`self.lr_schedulers().optimizer` and `self.optimizers()` return different optimizers after resuming training

I’m training a GPT2 network and my configure_optimizers() is as follows:

    def configure_optimizers(self):
        opt = optim.Adam(self.model.parameters(), self.lr)
        # logging.info()
        total_steps = \
            len(self.trainer.datamodule.train_dataset) * self.trainer.max_epochs \
            // (self.trainer.datamodule.train_batch_size) \
            // (self.trainer.num_devices * self.trainer.accumulate_grad_batches) \

Due to some issues about my training data, I interrupted training.
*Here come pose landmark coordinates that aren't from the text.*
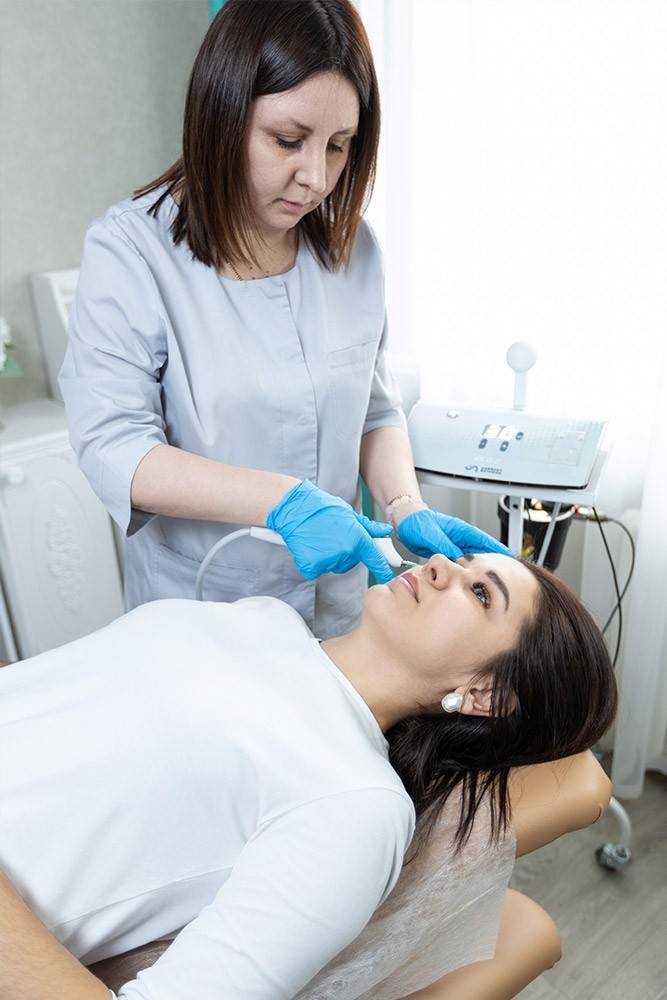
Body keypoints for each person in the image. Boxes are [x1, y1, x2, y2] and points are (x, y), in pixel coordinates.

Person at [58, 0, 509, 638]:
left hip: (337, 606)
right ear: (222, 114)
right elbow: (116, 447)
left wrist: (402, 502)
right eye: (288, 141)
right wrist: (283, 502)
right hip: (203, 609)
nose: (316, 178)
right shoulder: (132, 252)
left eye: (339, 146)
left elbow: (374, 412)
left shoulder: (353, 249)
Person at [0, 554, 617, 1000]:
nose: (438, 567)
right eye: (460, 561)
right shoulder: (265, 617)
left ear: (485, 695)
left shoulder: (357, 807)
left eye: (480, 593)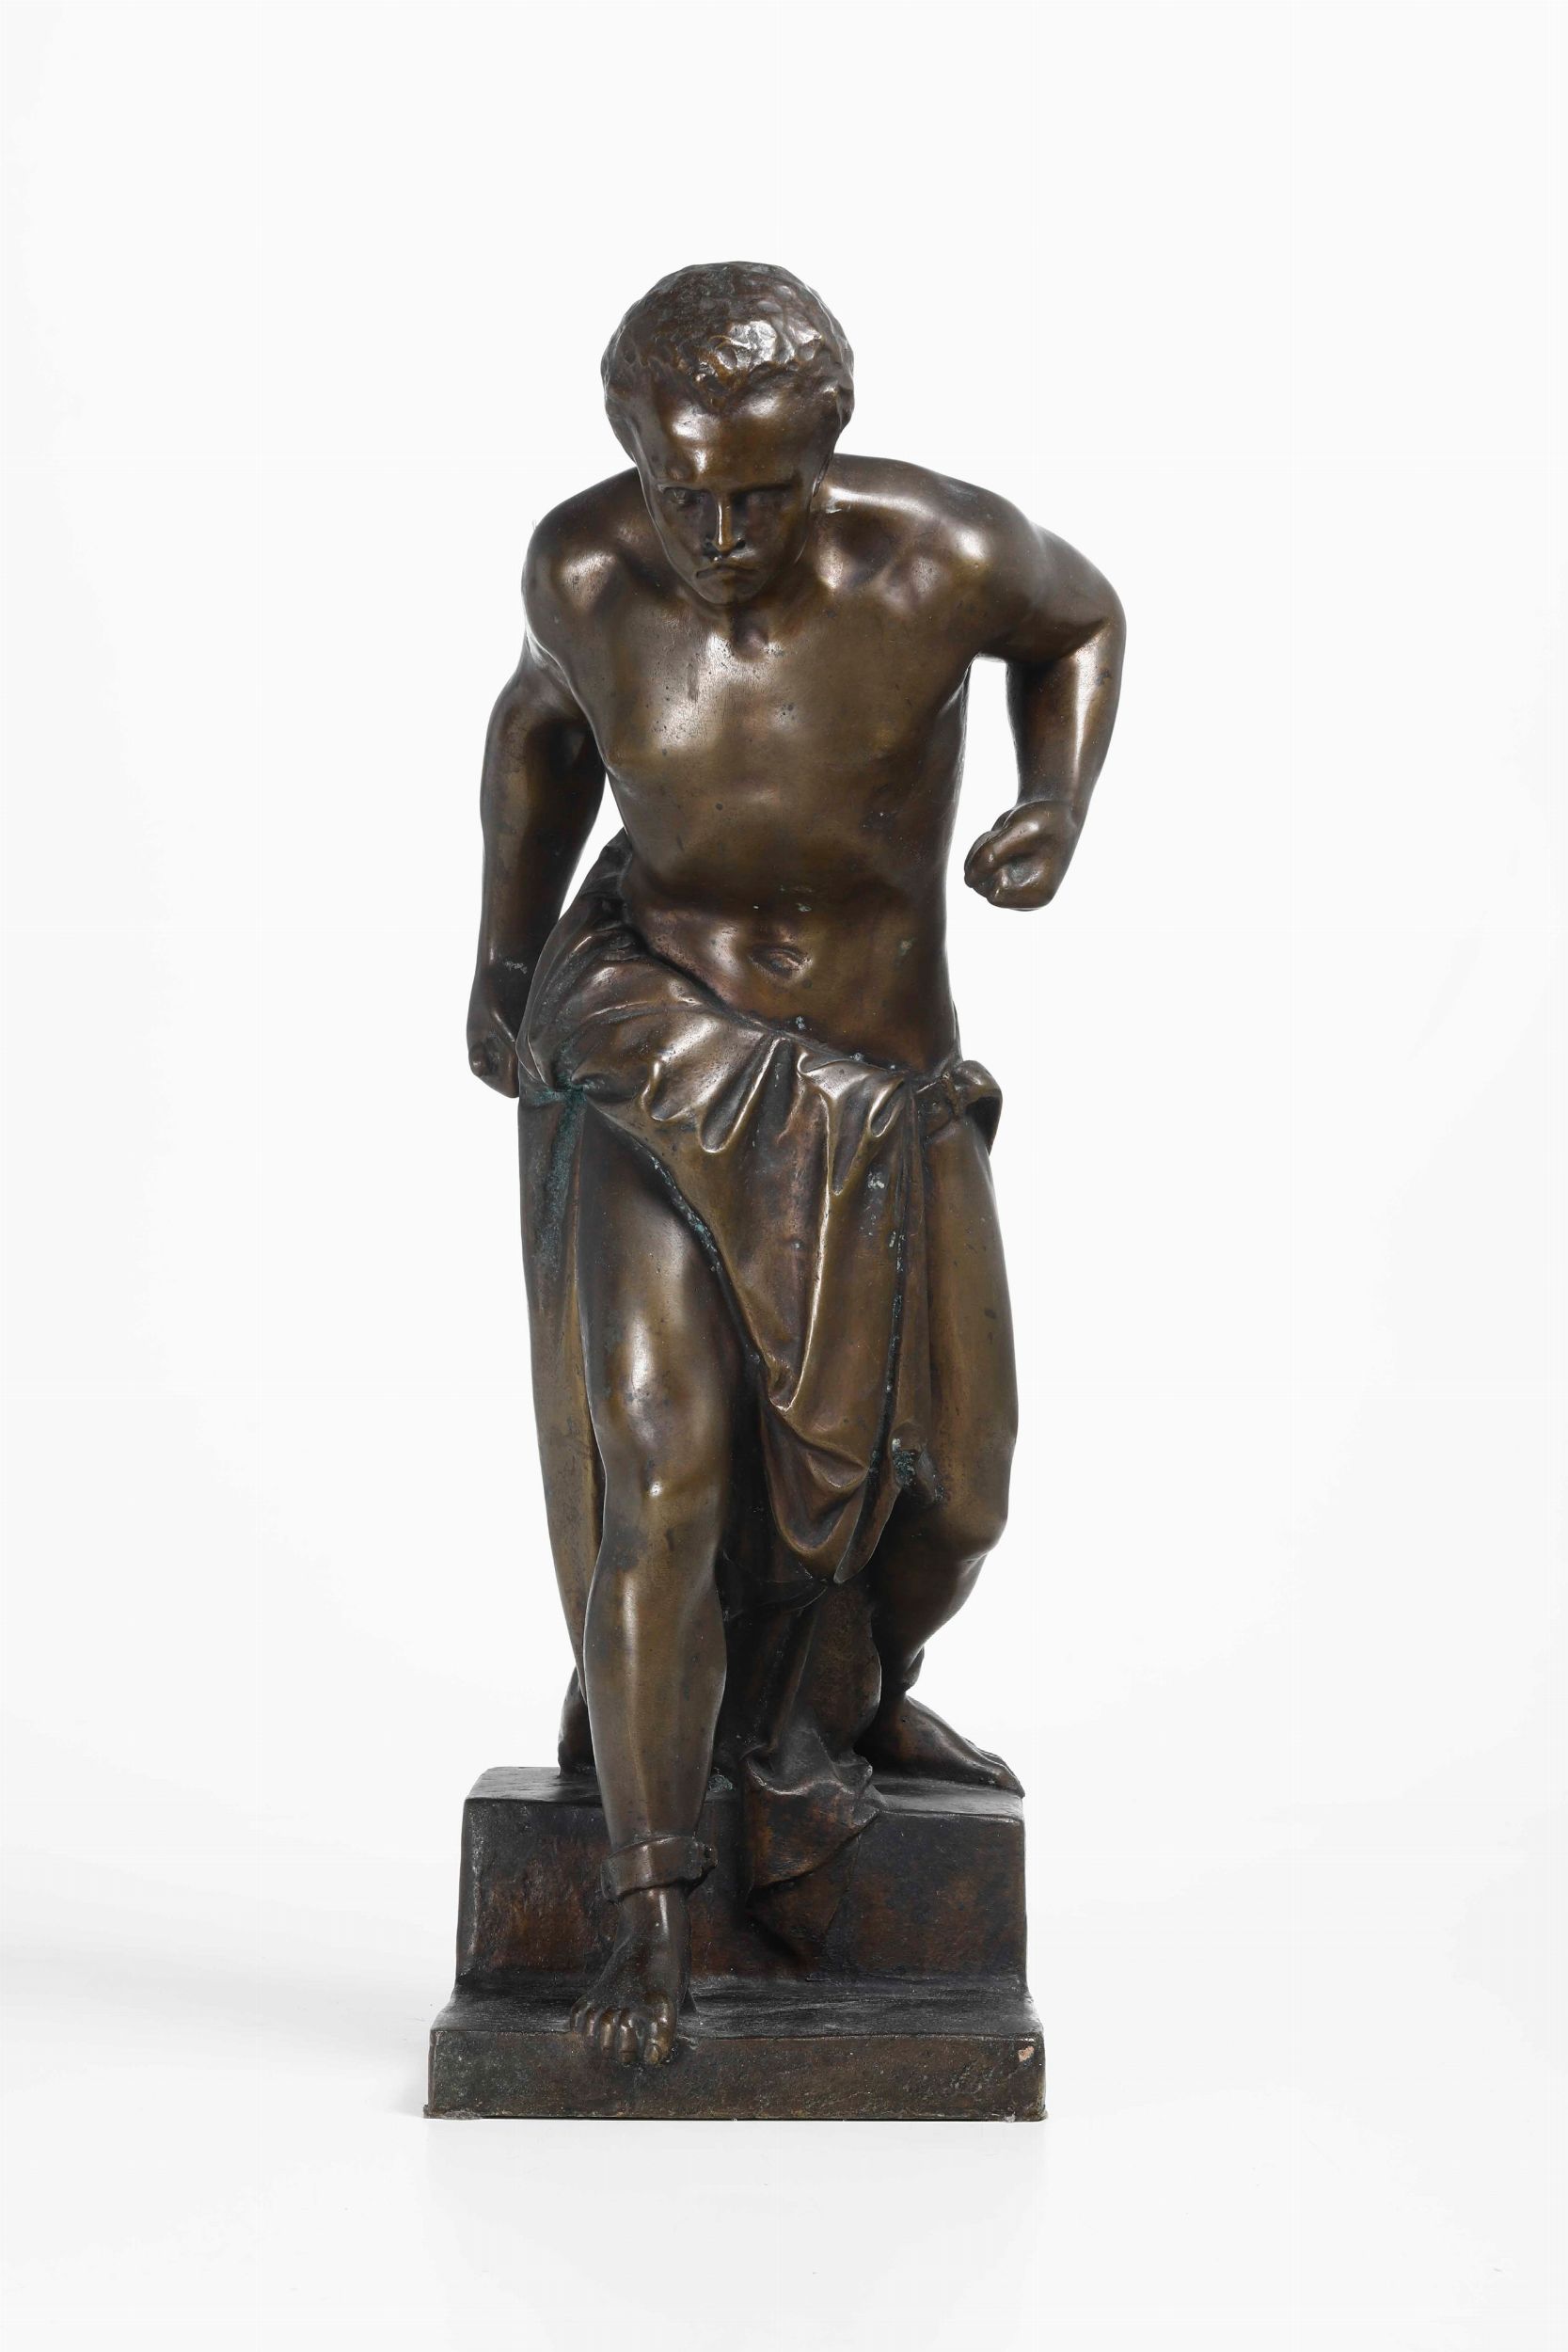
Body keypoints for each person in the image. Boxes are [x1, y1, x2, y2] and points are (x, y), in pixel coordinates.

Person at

After resuming training (specifying ckpt_path), I’ve found some weird issues about lr, that is, when I call self.optimizers().param_groups[0]['lr'] to get lr, the returned value is always 0, while I can get the appropriate lr when calling self.lr_schedulers().optimizer.param_groups[0]['lr'].

Through debugging, I’ve found that the former call will return a LightningAdam instance while the latter one will return a pytorch’s Adam instance.

So which optimizer is used to optimize the model, the optimizer derived from self.lr_schedulers().optimizer or self.optimizers()? And does it mean that there are some bugs about saving and resuming lr_schedulers?